A fauna do Atlântico

Daniel Oliveira, 02.04.05
É UMA nova revista. Esteve para se chamar «Ocidente», mas porque o termo incluía a tibieza ideológica da Europa, optaram por lhe chamar «Atlântico». Nada de especial a dizer. É apenas um exercício de tradução livre e caricatural da mesma lengalenga neo-conservadora do costume. Talvez um pouco mais arrojado: até há quem se aventure na defesa da guerra do Vietname. É de homem. Mas a fauna do «Atlântico» é que me interessa.

A direita portuguesa não tinha, ao seu dispor, desde a ressaca da ditadura, intelectuais. Tinha alguns economistas, juristas e tecnocratas, é verdade. Mas faltava quem lhe desse uma certa respeitabilidade ideológica. Nesta matéria, a direita não é diferente da esquerda: precisa de intelectuais para ganhar legitimidade. Quanto mais não seja, para zurzir nos intelectuais sem parecer taberneira.

Recentemente, entusiasmada com a ascensão de uma direita agressiva do lado de lá do Oceano, apareceu esta fornada. É verdade que, quando se fala dos costumes, o macho latino que neles habita sai das cavernas. É também verdade que, quando se fala da história portuguesa mais recente, lhes foge o pé para o chinelo. Mas, regra geral, tentam afastar-se da telúrica direita portuguesa.

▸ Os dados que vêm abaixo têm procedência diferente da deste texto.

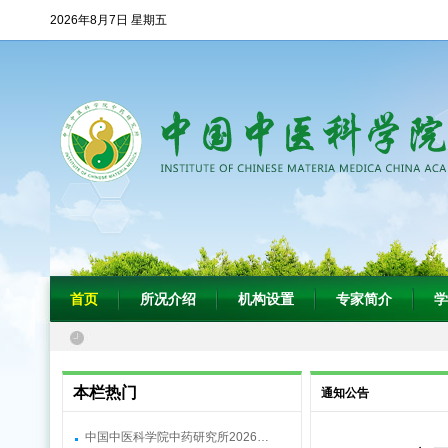
2026年8月7日 星期五
首页
所况介绍
机构设置
专家简介
学
本栏热门
通知公告
中国中医科学院中药研究所2026…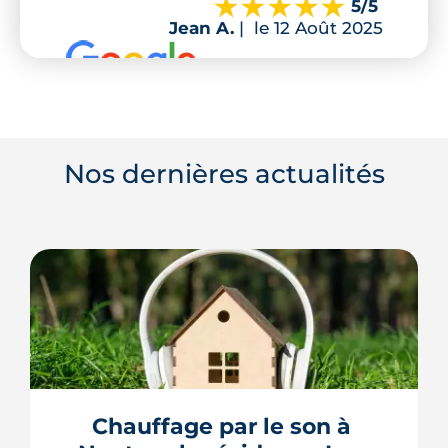
5
/5
Jean A.
|
le 12 Août 2025
Nos dernières actualités
Chauffage par le son à 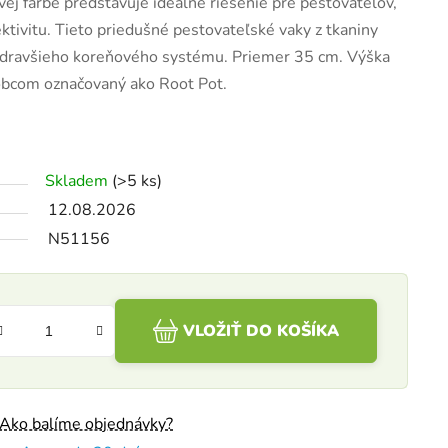
ivej farbe predstavuje ideálne riešenie pre pestovateľov,
ektivitu. Tieto priedušné pestovateľské vaky z tkaniny
 zdravšieho koreňového systému. Priemer 35 cm. Výška
robcom označovaný ako Root Pot.
Skladem
(>5 ks)
12.08.2026
N51156
VLOŽIŤ DO KOŠÍKA
Ako balíme objednávky?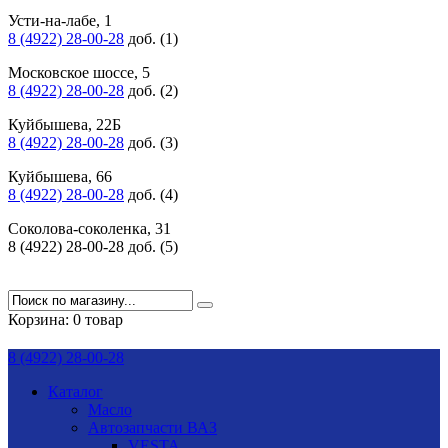
Усти-на-лабе, 1
8 (4922) 28-00-28
доб. (1)
Московское шоссе, 5
8 (4922) 28-00-28
доб. (2)
Куйбышева, 22Б
8 (4922) 28-00-28
доб. (3)
Куйбышева, 66
8 (4922) 28-00-28
доб. (4)
Соколова-соколенка, 31
8 (4922) 28-00-28 доб. (5)
Корзина:
0 товар
8 (4922) 28-00-28
Каталог
Масло
Автозапчасти ВАЗ
VESTA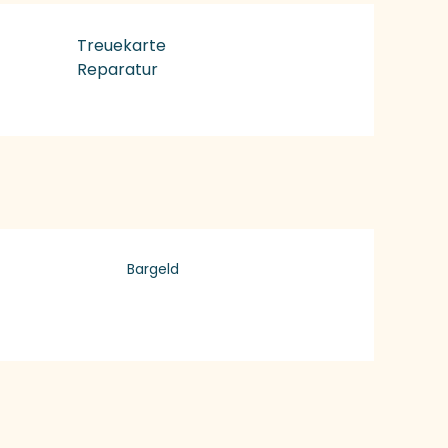
Treuekarte
Reparatur
Bargeld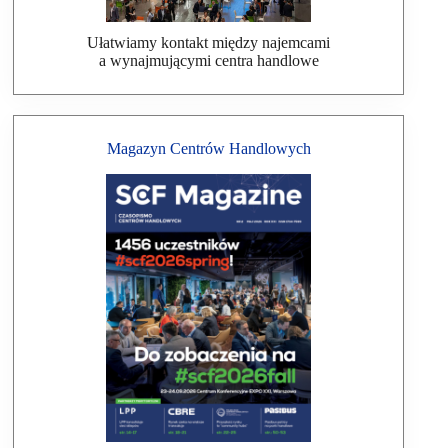
Ułatwiamy kontakt między najemcami
a wynajmującymi centra handlowe
Magazyn Centrów Handlowych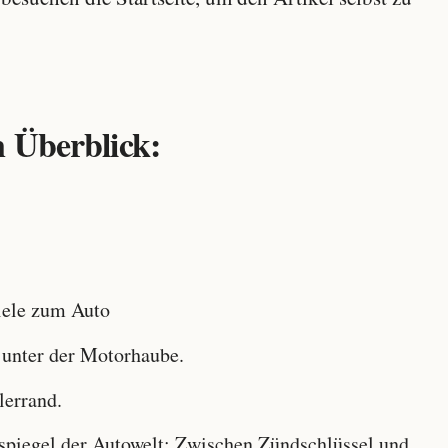
 Überblick:
ele zum Auto
 unter der Motorhaube.
lerrand.
iegel der Autowelt: Zwischen Zündschlüssel und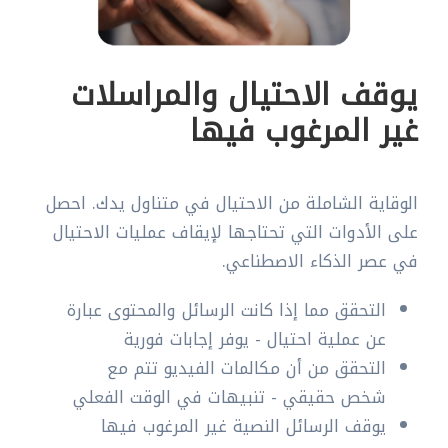
يوقف الاحتيال والمراسلات
غير المرغوب فيها
الوقاية الشاملة من الاحتيال في متناول يدك. احصل
على الأدوات التي تحتاجها لإيقاف عمليات الاحتيال
في عصر الذكاء الاصطناعي.
التحقق مما إذا كانت الرسائل والمحتوى عبارة
عن عملية احتيال - يوفر إجابات فورية
التحقق من أن مكالمات الفيديو تتم مع
شخص حقيقي - تنبيهات في الوقت الفعلي
يوقف الرسائل النصية غير المرغوب فيها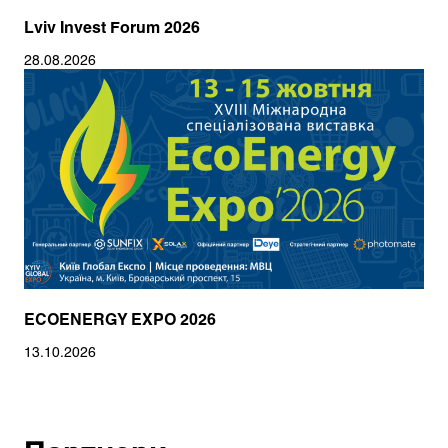
Lviv Invest Forum 2026
28.08.2026
ECOENERGY EXPO 2026
13.10.2026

Os seus inimigos principais são o «pensamento dominante», o «relativismo», o «multiculturalismo», os europeus em geral e os franceses em particular. Qual seita estalinista, encontraram no lado de lá do Atlântico o Sol dos povos.

Agora têm uma revista. A «Atlântico» nasce com a ajuda de empresários como Jorge de Mello, dados ao mecenato ideológico, e recebe uma providencial boleia do «Público», que transformou o primeiro número num encarte gratuito e lhe garante a distribuição e produção no futuro. Não é qualquer grupúsculo que tem direito a tamanhas mordomias. Sim, porque do ponto de vista da sua representatividade ideológica, estamos a falar de um grupúsculo. Moral da história: ao contrário do que dizem, é possível viver sem o mercado. Basta ter os amigos certos.